La audición, ya entrenada
La voz materna es el sonido que el bebé ha escuchado más durante el embarazo. Provoca en él un alivio medible (ralentización del ritmo cardíaco, disminución de la agitación). No es el caso de una voz femenina desconocida, incluso si el timbre es similar.
La visión, más lenta en desarrollarse
El recién nacido prefiere los rostros con contrastes muy marcados, con zonas oscuras y claras bien definidas. El rostro de la madre, a menudo el más cercano y mejor iluminado durante los cuidados, es por lo tanto más fácil de procesar visualmente. La preferencia por el rostro materno aparece desde los primeros días, pero se basa más en referencias de contorno (línea del cabello, forma del rostro) que en detalles finos.
Si la madre cambia radicalmente de peinado o usa un gorro que oculta la línea de su cabello, el recién nacido puede no reconocerla visualmente. El reconocimiento visual sigue siendo frágil durante varias semanas.
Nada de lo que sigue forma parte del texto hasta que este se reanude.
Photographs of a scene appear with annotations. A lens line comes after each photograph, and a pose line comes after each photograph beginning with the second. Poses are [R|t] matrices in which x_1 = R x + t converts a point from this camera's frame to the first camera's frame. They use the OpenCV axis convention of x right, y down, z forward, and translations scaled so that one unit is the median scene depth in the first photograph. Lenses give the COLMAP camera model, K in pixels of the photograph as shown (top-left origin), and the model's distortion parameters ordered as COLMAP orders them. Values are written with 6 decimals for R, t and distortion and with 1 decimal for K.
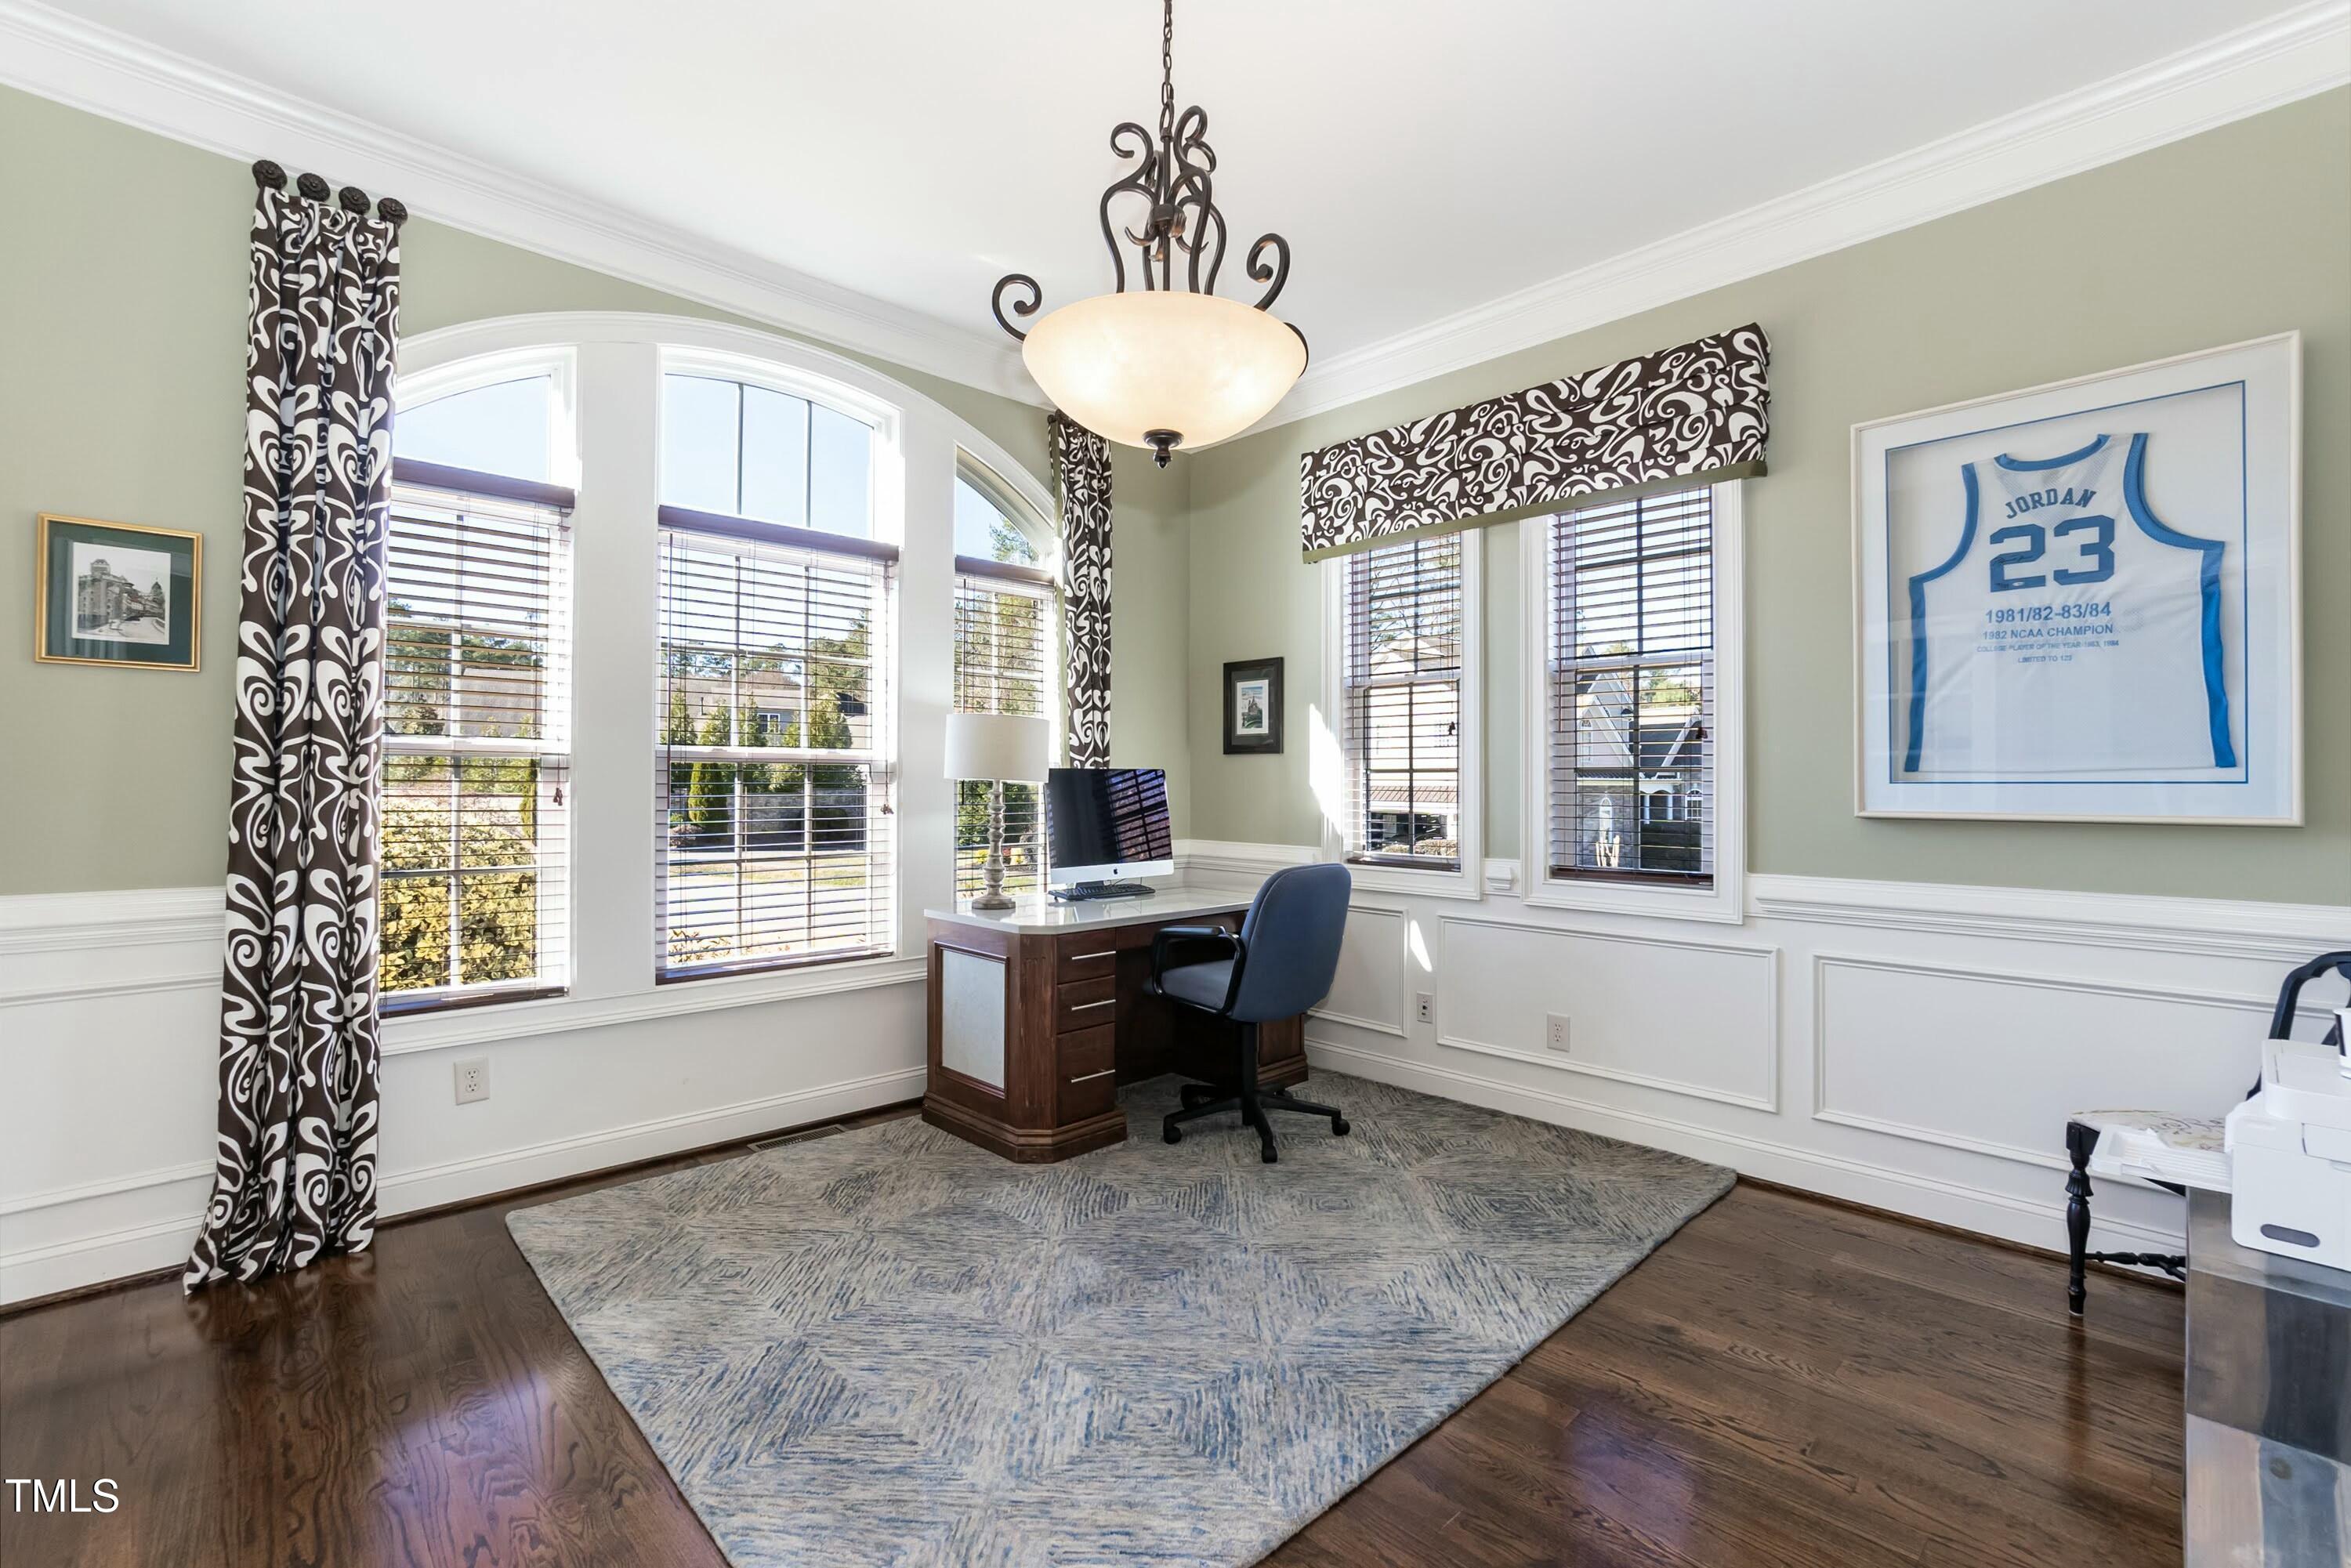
lens RADIAL K [[1036.3, 0, 1185.7], [0, 1036.3, 779.6], [0, 0, 1]] dist [-0.022551, 0.007542]
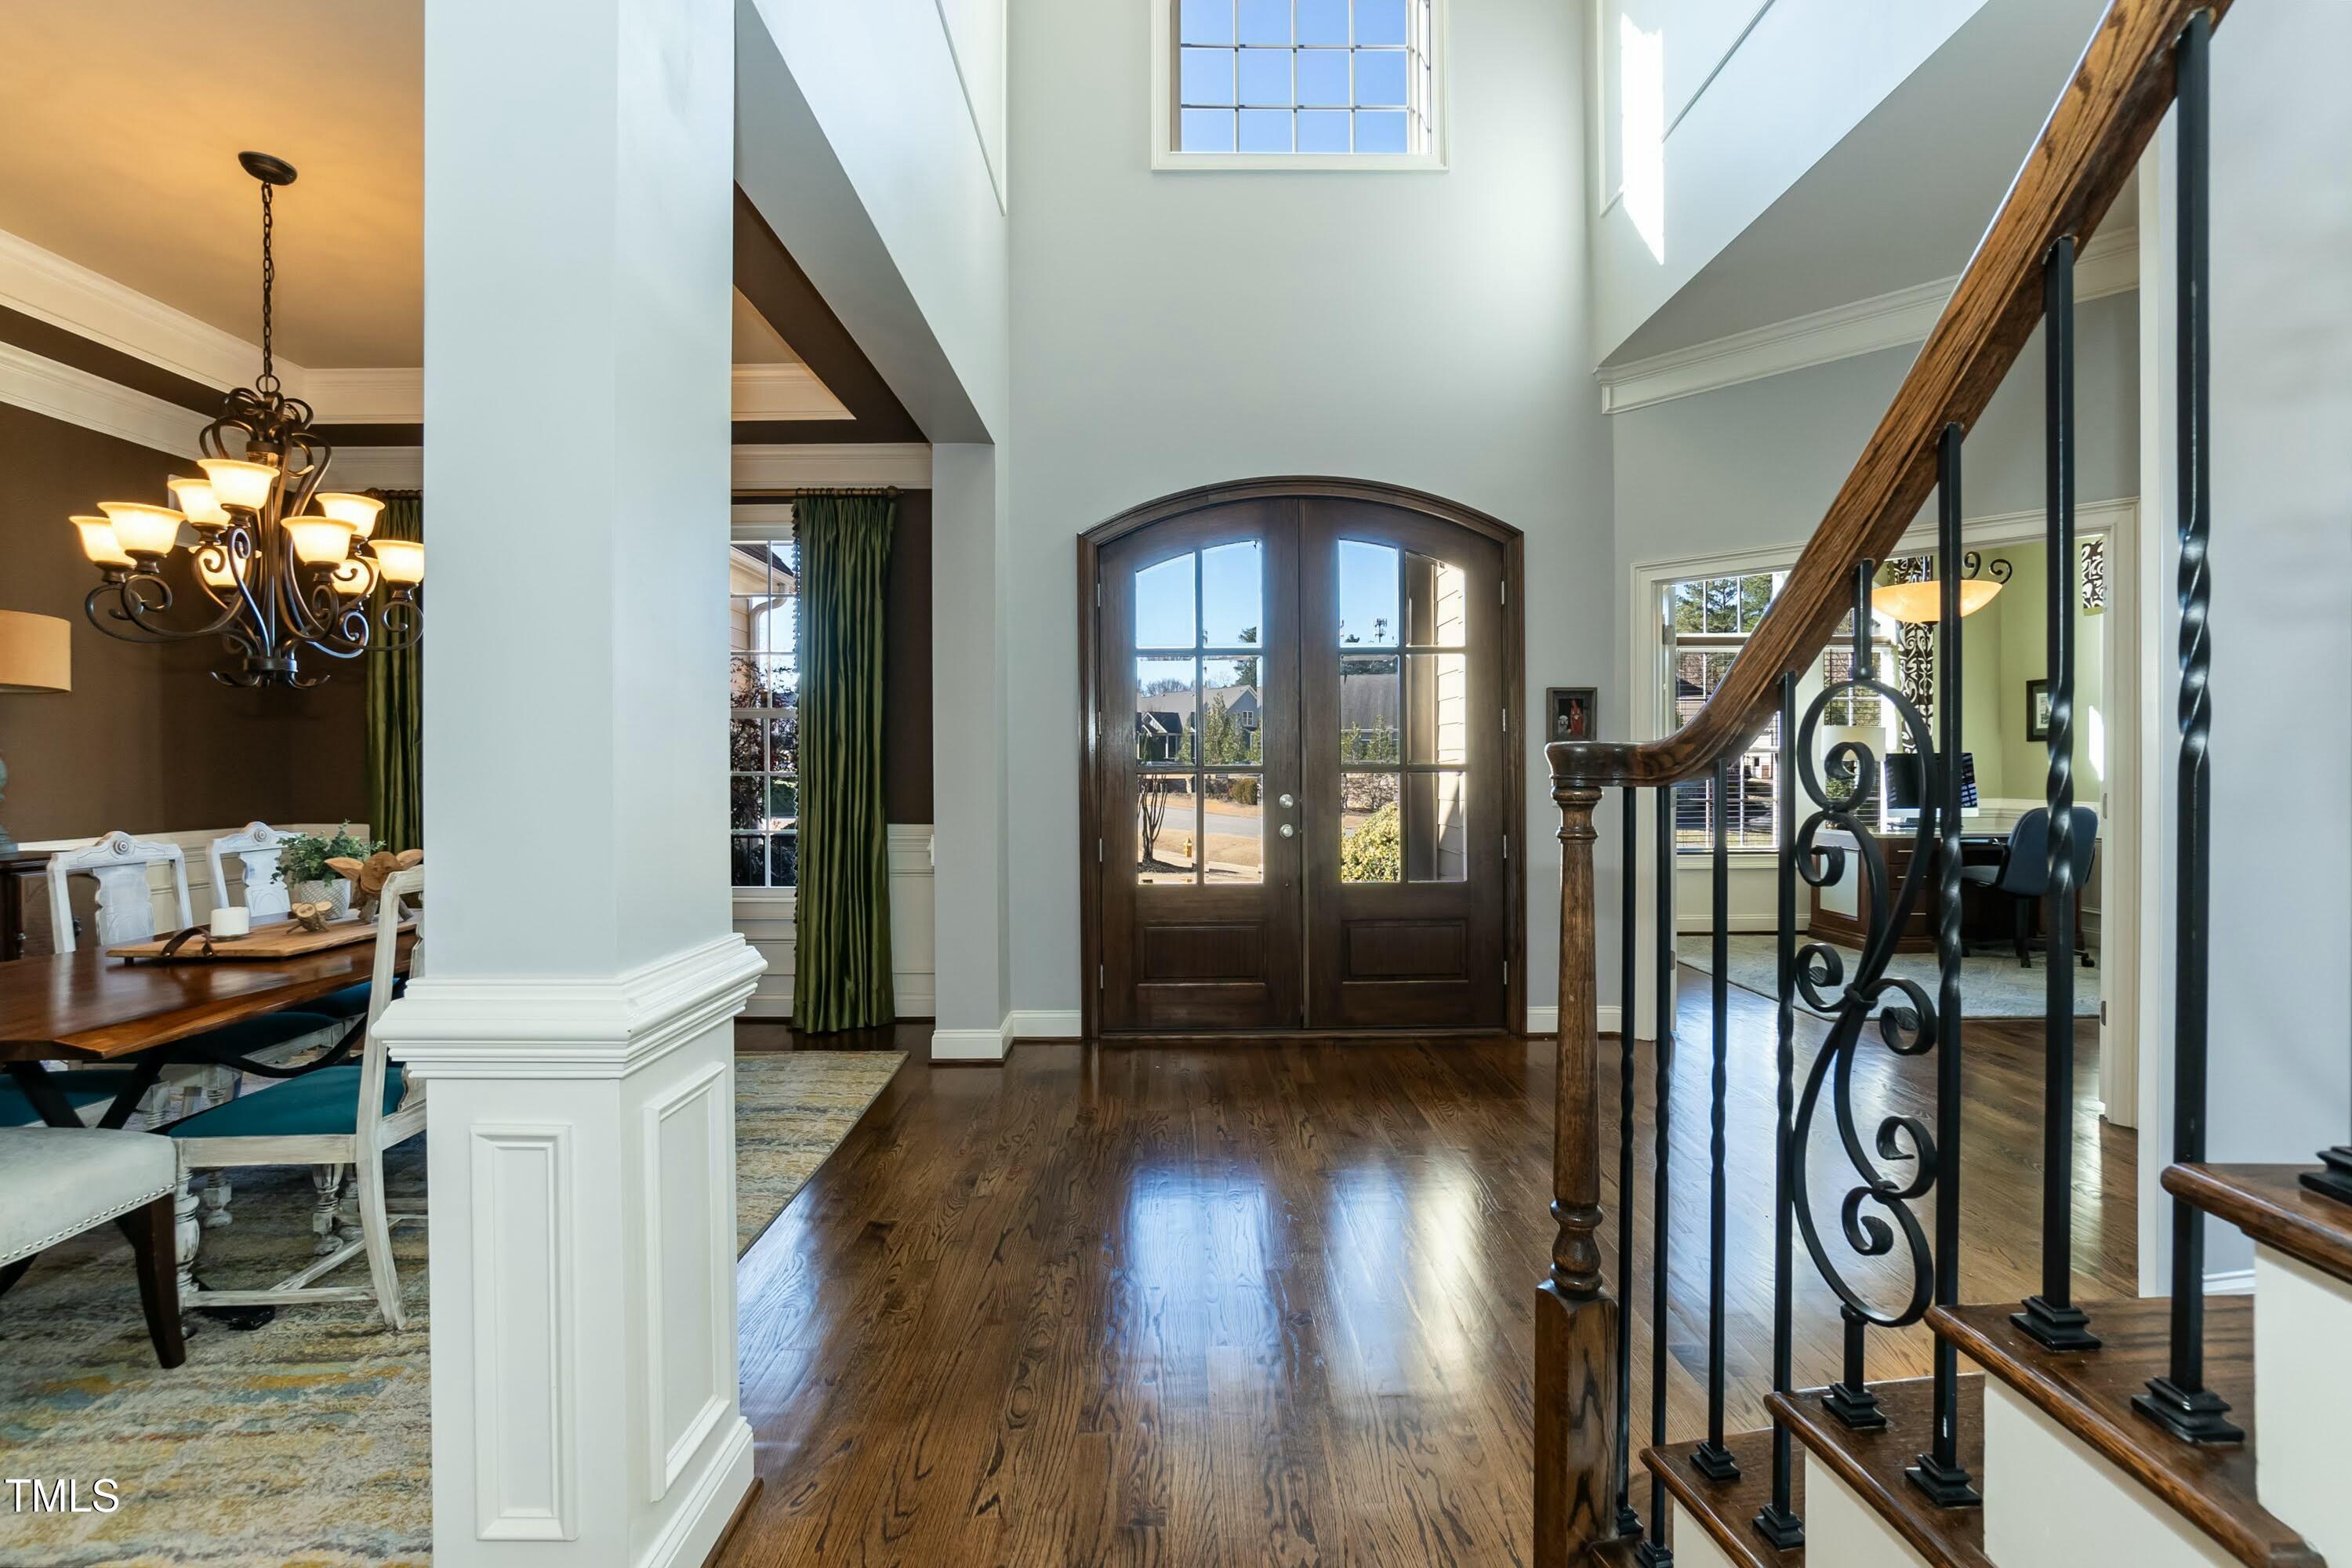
lens RADIAL K [[1036.8, 0, 1185.9], [0, 1036.8, 780.0], [0, 0, 1]] dist [-0.022551, 0.007542]
pose [[0.732132, 0.000780, -0.681163, 0.170464], [0.011543, 0.999842, 0.013551, -0.003734], [0.681065, -0.017784, 0.732007, -0.999988]]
Vínculo y reconocimiento visual estable: las etapas después del nacimiento
El reconocimiento multisensorial (olor, voz, contornos visuales) se establece muy rápidamente. El apego afectivo, en cambio, se construye a lo largo del tiempo. Son dos procesos relacionados, pero distintos.
- Durante las primeras semanas, el bebé reconoce a su madre principalmente por el olfato y la voz. Se calma en sus brazos, busca su pecho, reacciona a su presencia.
- Alrededor de los dos a tres meses, la visión se afina. El bebé comienza a sonreír específicamente a los rostros familiares. Distingue mejor los rasgos del rostro materno, no solo los contornos.
- Alrededor de los cuatro a cinco meses, el bebé muestra una preferencia clara y estable por su madre, incluso visualmente. Sigue su rostro con la mirada, sonríe más al verla y puede manifestar incomodidad ante un rostro desconocido.
- Entre los seis y nueve meses, a menudo aparece la angustia por separación (a veces llamada angustia del octavo mes). El bebé llora cuando su madre se aleja o cuando un desconocido se acerca. Es la señal de que la figura de apego está claramente identificada.

La angustia por separación preocupa a muchos padres, pero es un marcador de desarrollo normal. Significa que el bebé ha construido una representación suficientemente estable de su madre para notar su ausencia.
Figura de apego: la madre biológica no siempre es la única
Las investigaciones sobre el apego, iniciadas por John Bowlby y luego ampliadas por Mary Ainsworth, muestran que el bebé se apega a la persona que responde de manera regular a sus necesidades. En la mayoría de los casos, es la madre biológica, pero no siempre.
Un bebé adoptado desde las primeras semanas construirá su vínculo de apego principal con su madre adoptiva, siempre que esta proporcione los cuidados diarios de manera constante. El contacto piel a piel, el porteo, el hecho de responder a los llantos: estas interacciones repetidas forjan el vínculo de seguridad afectiva.
¿Has notado que tu bebé sonríe también fácilmente a su padre o a la persona que lo cuida? Es normal. Un bebé puede tener varias figuras de apego jerarquizadas. La figura principal es aquella hacia la que se dirige en caso de angustia o fatiga. Las otras figuras (padre, abuelos, niñera) juegan un papel complementario en su desarrollo emocional.
El hecho de que un bebé no llore al separarse de su madre para ir con la niñera no significa que no la reconozca o que no esté apegado a ella. Simplemente puede reflejar un apego seguro: el niño confía en el regreso de su madre.
El reconocimiento materno por parte del bebé no es un evento único, sino una construcción progresiva. Comienza con reflejos sensoriales in utero, se refuerza a través del contacto físico y los cuidados diarios, y luego se estabiliza alrededor del cuarto o quinto mes con la visión. La angustia por separación, unos meses después, simplemente confirma que el vínculo está bien arraigado.